NOW when our two travellers resumed their journey, the relationship between them had undergone a change; nay, you might have said that their characters were also changed. For Tom found himself pouring out his turbulent heart to Kenelm, confiding to this philosophical scoffer at love all the passionate humanities of love,—its hope, its anguish, its jealousy, its wrath,—the all that links the gentlest of emotions to tragedy and terror. And Kenelm, listening tenderly, with softened eyes, uttered not one cynic word,—nay, not one playful jest. He, felt that the gravity of all he heard was too solemn for mockery, too deep even for comfort. True love of this sort was a thing he had never known, never wished to know, never thought he could know, but he sympathized in it not the less. Strange, indeed, how much we do sympathize, on the stage, for instance, or in a book, with passions that have never agitated ourselves! Had Kenelm jested or reasoned or preached, Tom would have shrunk at once into dreary silence; but Kenelm said nothing, save now and then, as he rested his arm, brother-like, on the strong man’s shoulder, he murmured, “Poor fellow!” So, then, when Tom had finished his confessions, he felt wondrously relieved and comforted. He had cleansed his bosom of the perilous stuff that weighed upon the heart.
Was this good result effected by Kenelm’s artful diplomacy, or by that insight into human passions vouchsafed unconsciously to himself, by gleams or in flashes, to this strange man who surveyed the objects and pursuits of his fellows with a yearning desire to share them, murmuring to himself, “I cannot, I do not stand in this world; like a ghost I glide beside it, and look on “?

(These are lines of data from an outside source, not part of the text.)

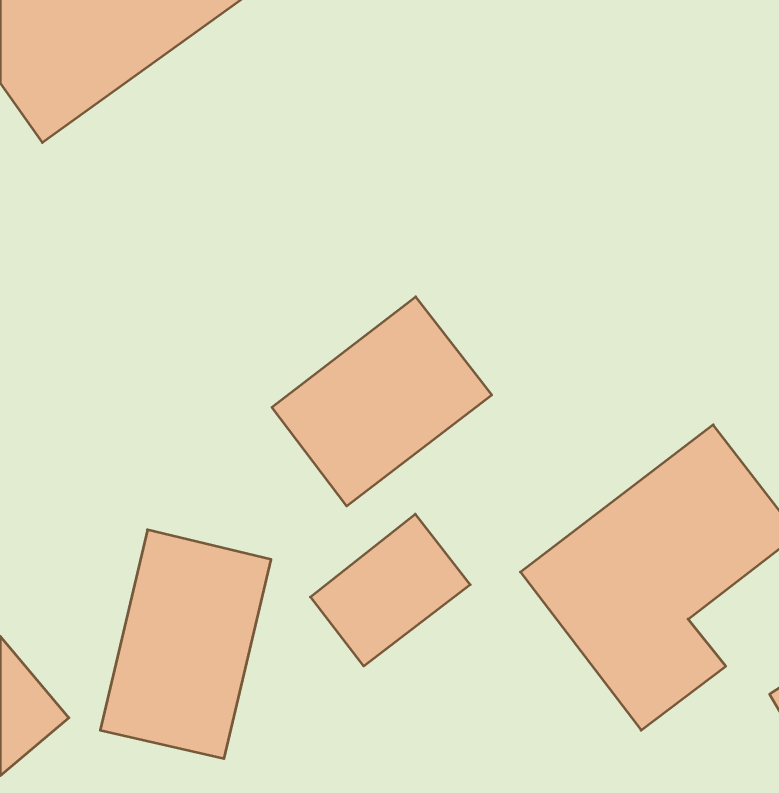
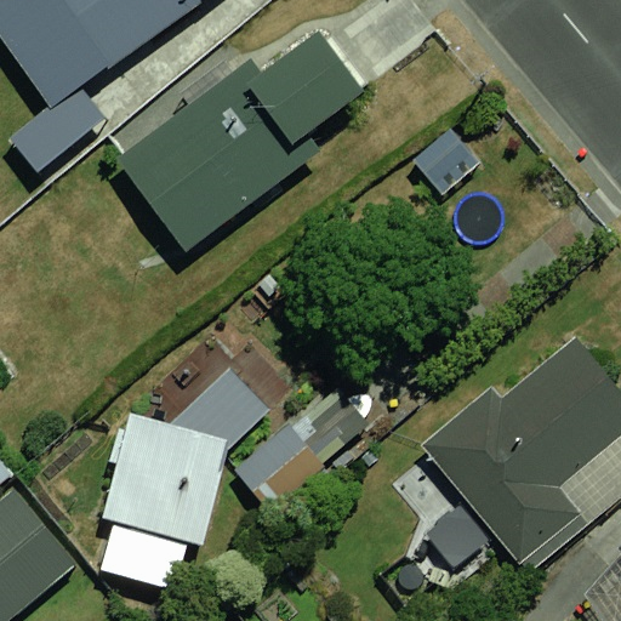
building: none -> [116,17,378,252]
building: [272,297,492,506] -> none

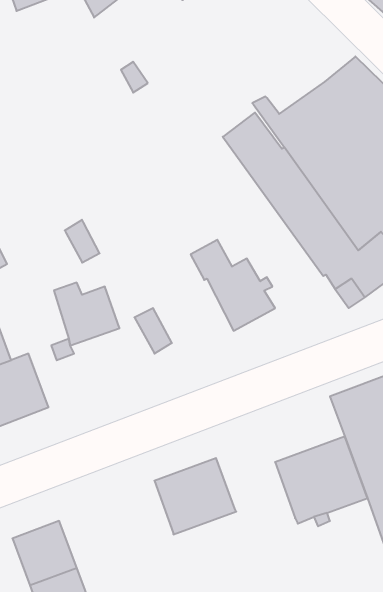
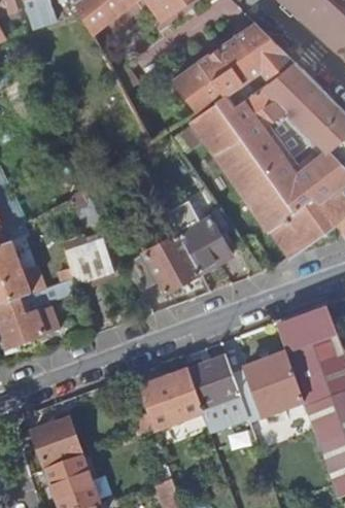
building: none -> [174,24,294,111]
building: none -> [143,233,200,293]
building: none -> [186,357,247,422]

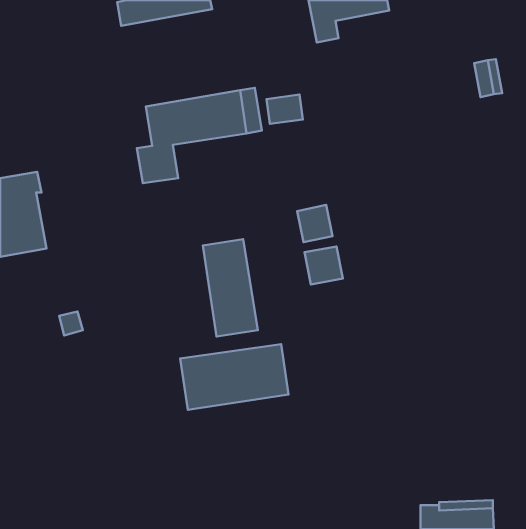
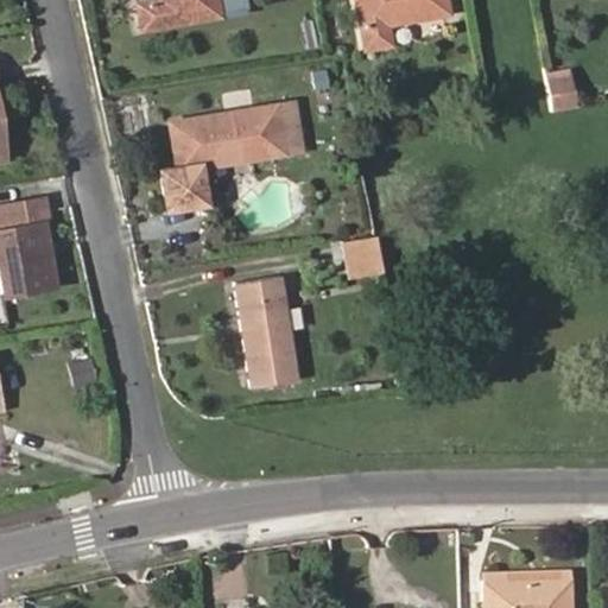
building: [266,95,303,124] -> none
building: [305,246,343,285] -> none
building: [180,344,288,410] -> none

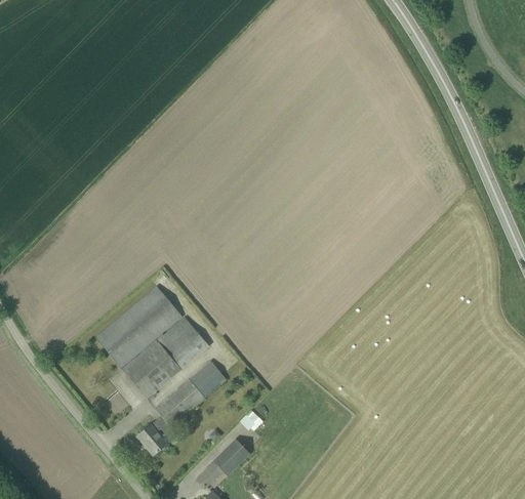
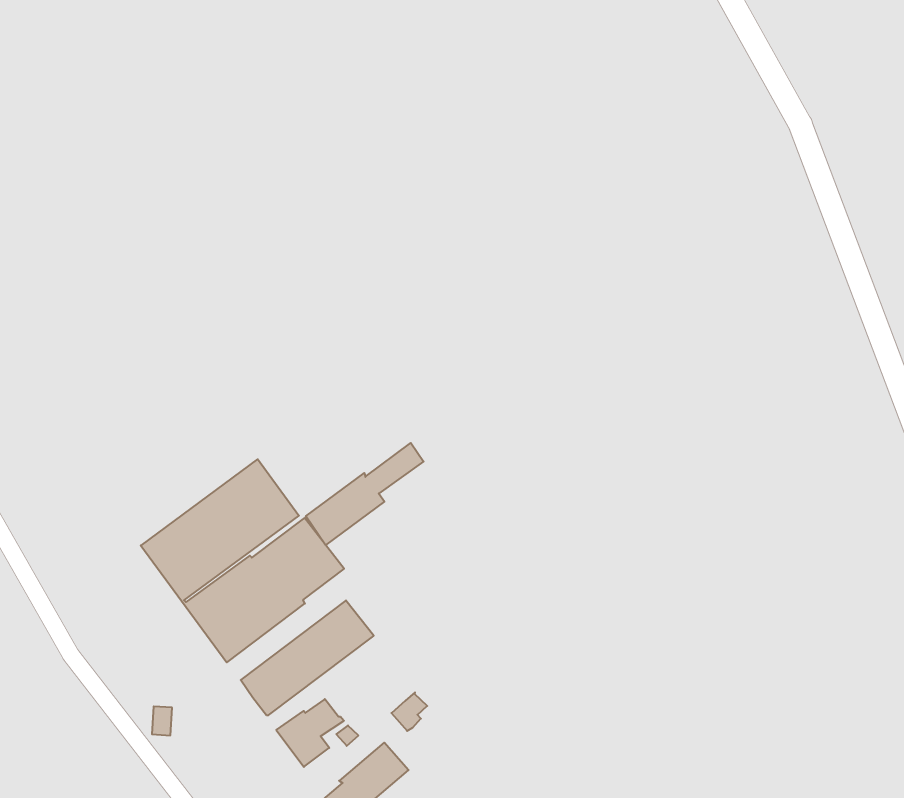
building: none -> [306,443,424,545]
building: [136,417,173,455] -> [276,699,344,767]

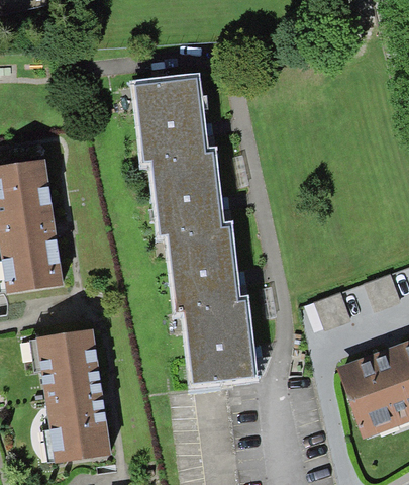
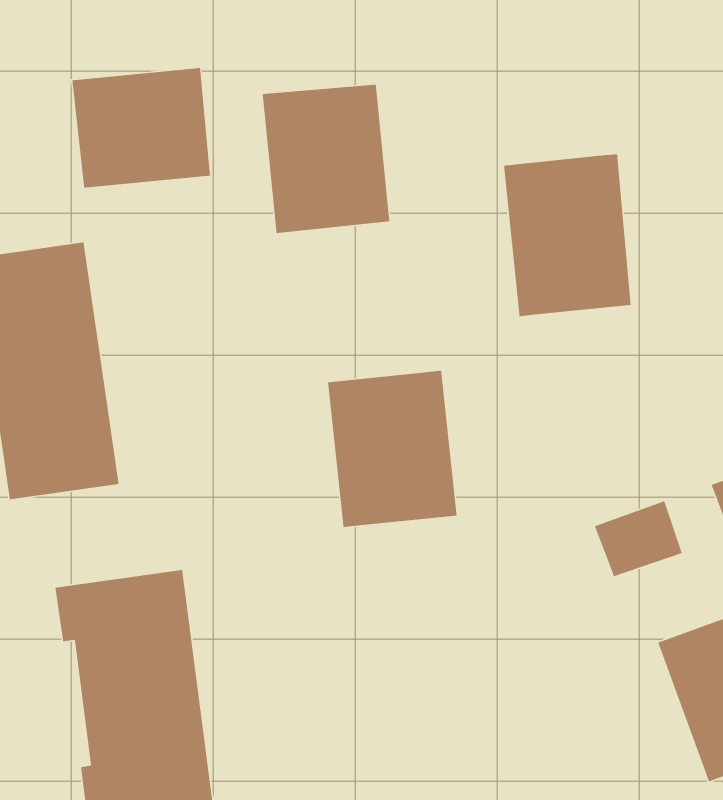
building: none -> [71,67,211,188]
building: [154,150,219,233] -> [503,153,632,317]
building: [187,300,253,381] -> none

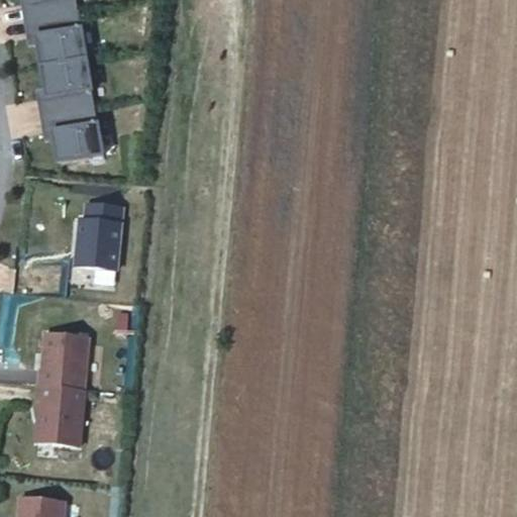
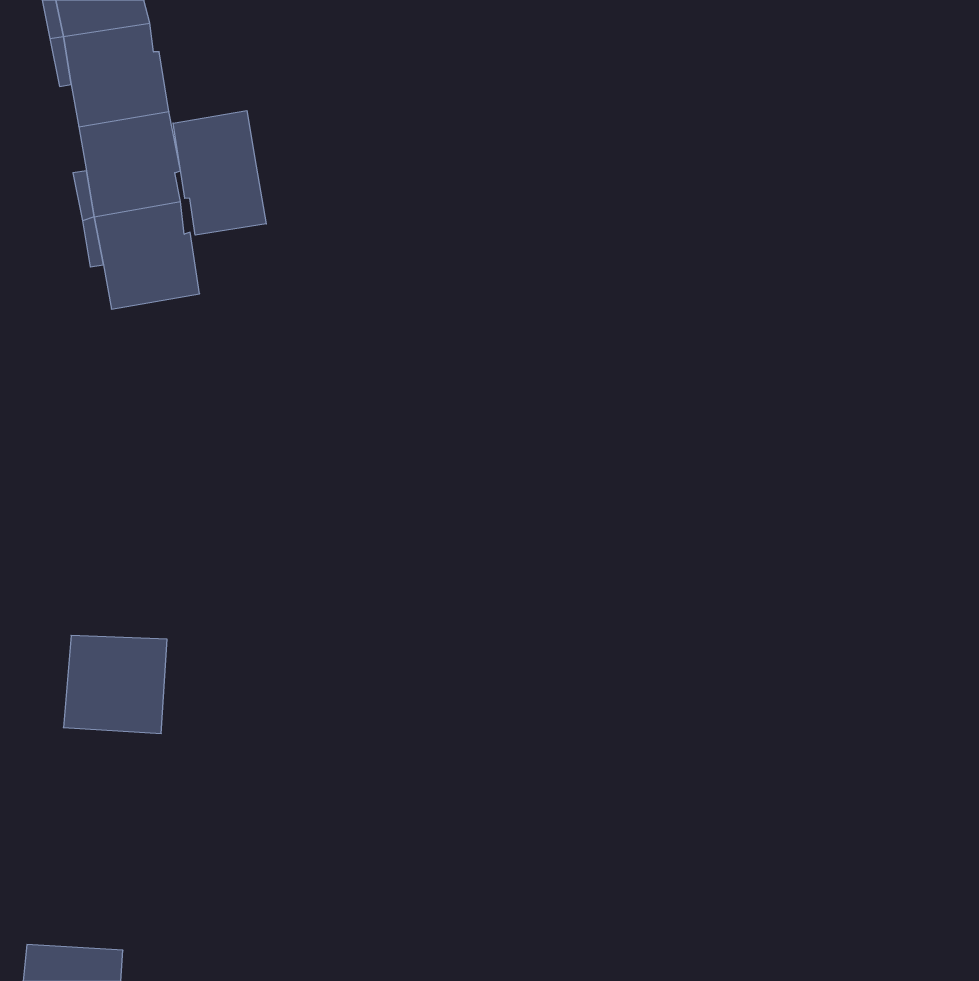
building: none -> [173,111,266,235]
building: [76,205,123,276] -> none
building: [28,383,85,447] -> none

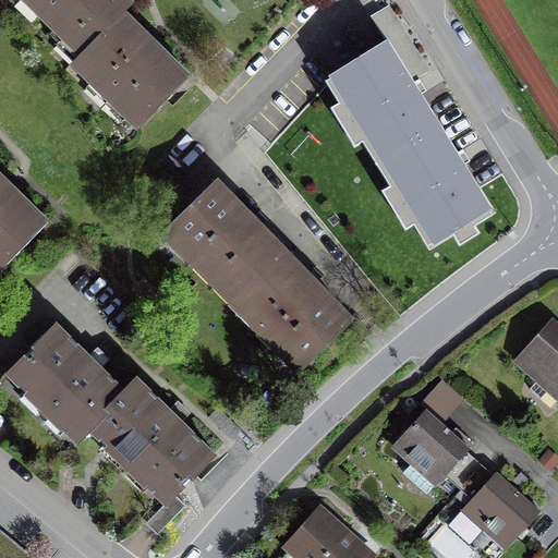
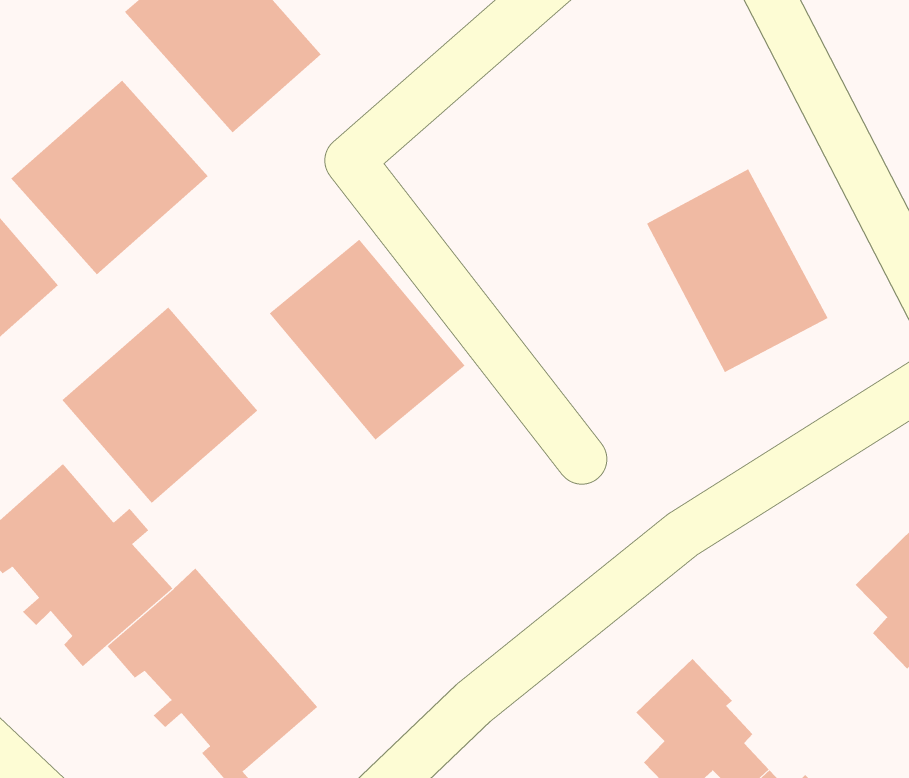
building: [328,41,438,161] -> none
building: none -> [10,80,209,275]
building: none -> [62,307,258,504]
building: [234,251,349,365] -> none

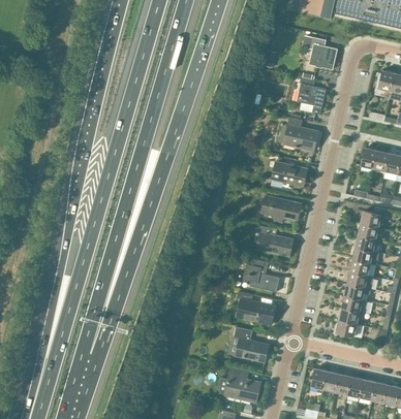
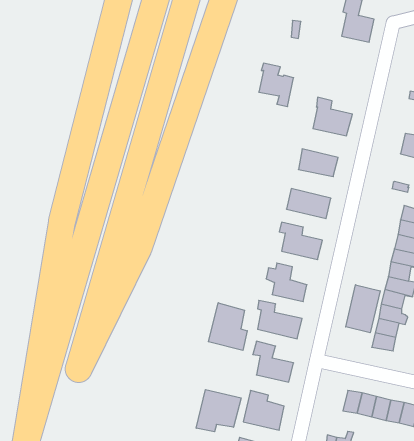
building: [296,76,326,114] -> [259,63,294,107]
building: none -> [346,285,380,333]
building: none -> [208,303,247,350]
building: none -> [196,390,241,432]

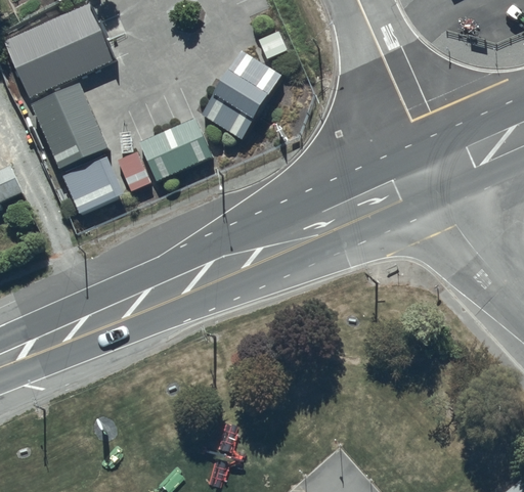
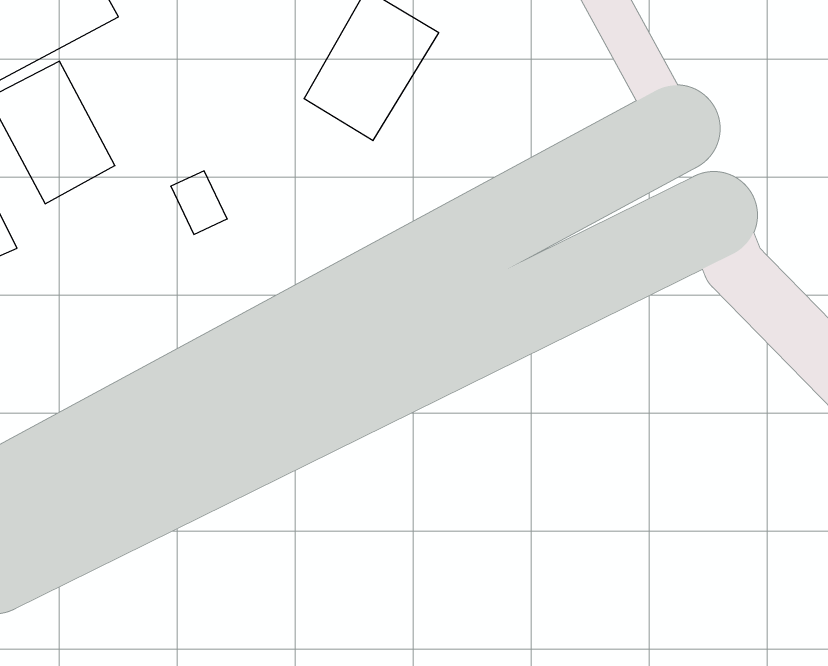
building: [145,118,217,179] -> none
building: [68,159,123,212] -> none

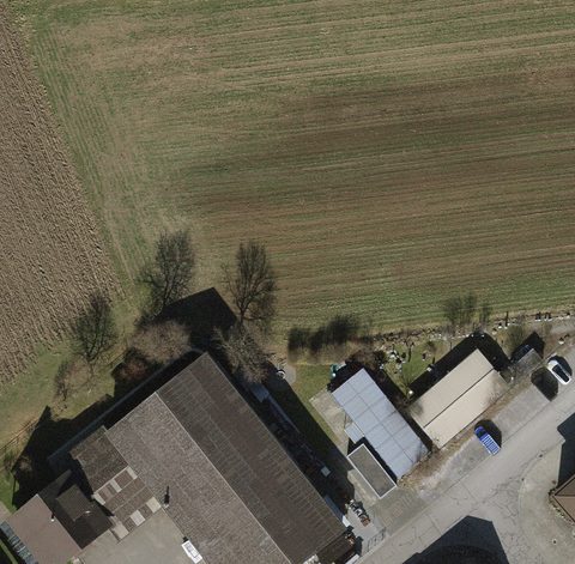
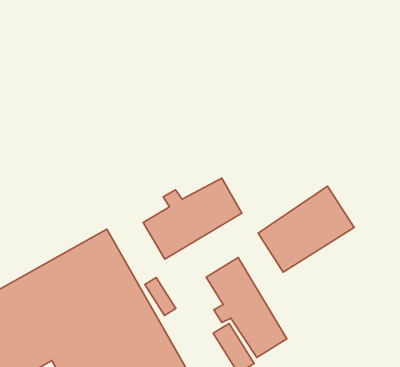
building: none -> [143,178,242,259]
building: [405,348,513,451] -> [258,186,354,272]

Thus the two men continued their way slowly, amid soft pastures and yellowing cornfields, out at length into the dusty thoroughfares of the main road. That gained, their talk insensibly changed its tone: it became more commonplace; and Kenelm permitted himself the license of those crotchets by which he extracted a sort of quaint pleasantry out of commonplace itself; so that from time to time Tom was startled into the mirth of laughter. This big fellow had one very agreeable gift, which is only granted, I think, to men of genuine character and affectionate dispositions,—a spontaneous and sweet laugh, manly and frank, but not boisterous, as you might have supposed it would be. But that sort of laugh had not before come from his lips, since the day on which his love for Jessie Wiles had made him at war with himself and the world.
The sun was setting when from the brow of a hill they beheld the spires of Luscombe, imbedded amid the level meadows that stretched below, watered by the same stream that had wound along their more rural pathway, but which now expanded into stately width, and needed, to span it, a mighty bridge fit for the convenience of civilized traffic. The town seemed near, but it was full two miles off by road.
“There is a short cut across the fields beyond that stile, which leads straight to my uncle’s house,” said Tom; “and I dare say, sir, that you will be glad to escape the dirty suburb by which the road passes before we get into the town.”
“A good thought, Tom. It is very odd that fine towns always are approached by dirty suburbs; a covert symbolical satire, perhaps, on the ways to success in fine towns. Avarice or ambition go through very mean little streets before they gain the place which they jostle the crowd to win,—in the Townhall or on ‘Change. Happy the man who, like you, Tom, finds that there is a shorter and a cleaner and a pleasanter way to goal or to resting-place than that through the dirty suburbs!”
They met but few passengers on their path through the fields,—a respectable, staid, elderly couple, who had the air of a Dissenting minister and his wife; a girl of fourteen leading a little boy seven years younger by the hand; a pair of lovers, evidently lovers at least to the eye of Tom Bowles; for, on regarding them as they passed unheeding him, he winced, and his face changed. Even after they had passed, Kenelm saw on the face that pain lingered there: the lips were tightly compressed, and their corners gloomily drawn down.
Just at this moment a dog rushed towards them with a short quick bark,—a Pomeranian dog with pointed nose and pricked ears. It hushed its bark as it neared Kenelm, sniffed his trousers, and wagged its tail.
“By the sacred Nine,” cried Kenelm, “thou art the dog with the tin tray! where is thy master?”
The dog seemed to understand the question, for it turned its head significantly; and Kenelm saw, seated under a lime-tree, at a good distance from the path, a man, with book in hand, evidently employed in sketching.
“Come this way,” he said to Tom: “I recognize an acquaintance. You will like him.” Tom desired no new acquaintance at that moment, but he followed Kenelm submissively.